Monday, 18 April 2011

Y - DNA Haplogroup tree

To the best of my knowledge only two of us in the McIlhagga clan have had our DNA analysed. To my gratification the personal 37-marker result for each of us is identical. A particular Y chromosome result is known by an M(arker) number and ours in M335. This indicates the place where a common ancestor probably originated and how many people are known with this Marker in a particular place, say Scotland. I am at present reading a book entitled The Scots, A Genetic Journey by Alistair Moffat and James F. Wilson, and I am interested to see whether M335 gets a mention - though not in the first 60 pages! The American firm which does the DNA analysis has drawn a 'Marker' Tree to show how the different numbered markers relate to one another. This tree seems to make it clear that the McIlhagga M335 is very rare and is found in very few people! And it indicates that it originates in Anatolia - the middle of Turkey! (though as we know in dim pre-history everything came from Africa). The book I am reading does however say (p.58), with reference to another Marker (423), which it calls the Scots founding lineage, that it could have arrived in Scotland about 6000 BC, having crossed the Bosphorus from Anatolia, then along the great river valleys of Central Europe, the Danube and the Rhine. This of course is in the period when Britain was not divided from the rest of Europe by the English Channel, and the Rhine virtually joined up with the Thames.

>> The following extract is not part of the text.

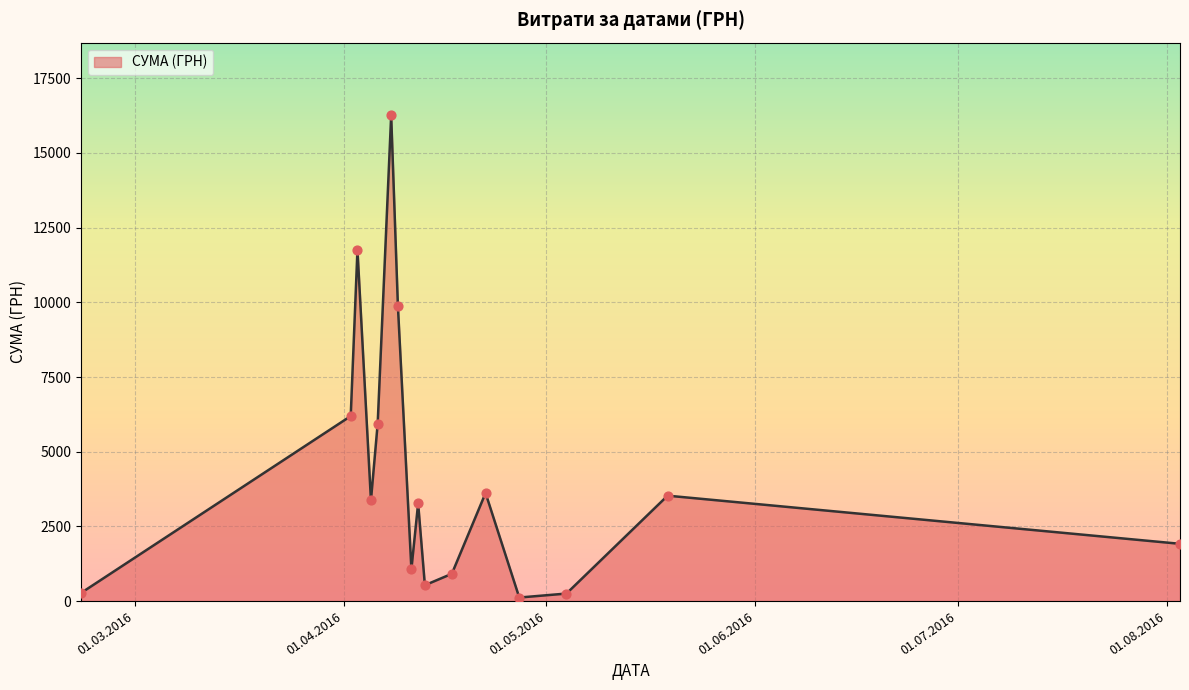

What is the maximum value shown in the chart?

16256.5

Having noted this place for a possible common ancestor, I have to say it is based on the developing science of Genetic Migration, and this is what I understood from the 2010 Y-DNA Tree. On 21 March this year many groups were updated by recent research, including our Haplogroup clade, which is R1b1c (Haplogroup is a population descended from a Common Ancestor, and a clade is a sub-section of it). The result is that our origins are now said to be found most frequently in SW Asia and Africa and the African examples are associated with the spread of the Chadic languages. This is the result of research from an Italian University and published in the Jan 6th 2010 issue of the European Journal of Human Genetics. An abstract of this article states that '(a)lthough human Y chromosomes belonging to the haplogroup R1b are quite rare in Africa, being found mostly in Asia and Europe [like the McIlhaggas] ...(t)he analysis of the distribution of the R-V88 (this code seems to have replace M335) haplogroup in >1800 males from 69 African populations revealed a striking genetic contiguity between the Chadic-speaking peoples from the central Sahel and several other Afroasiatic speaking groups from North Africa'. This is due to what is called 'back-migration' from Asia to Africa in prehistoric times.

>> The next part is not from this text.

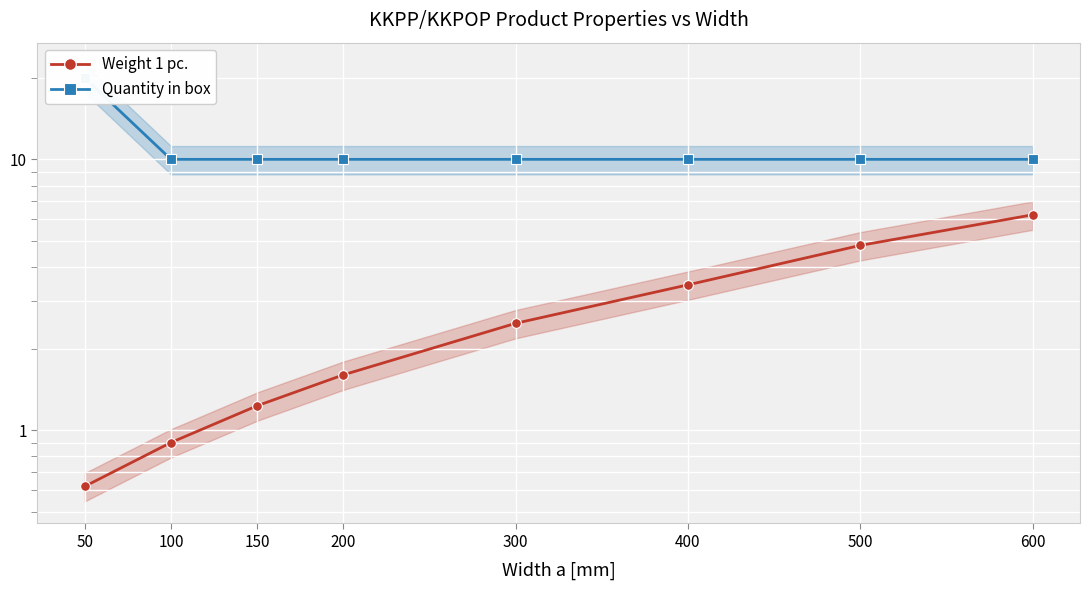

What is the difference between the maximum and second lowest values in the Quantity in box series?

10.0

Now all this is very interesting, but we (of the McIlhagga clan) have to conclude that despite the 'back-migration' some continuing east to west migration must have taken place which included some at least of our clan. The fact that some of us have the same DNA as Chadic speakers in the Lake Chad basin is amazing, if not mind-blowing! Where we go from here I don't know. Hopefully someone will do some work on 'M335' or 'V88' in the European population and enlighten us further.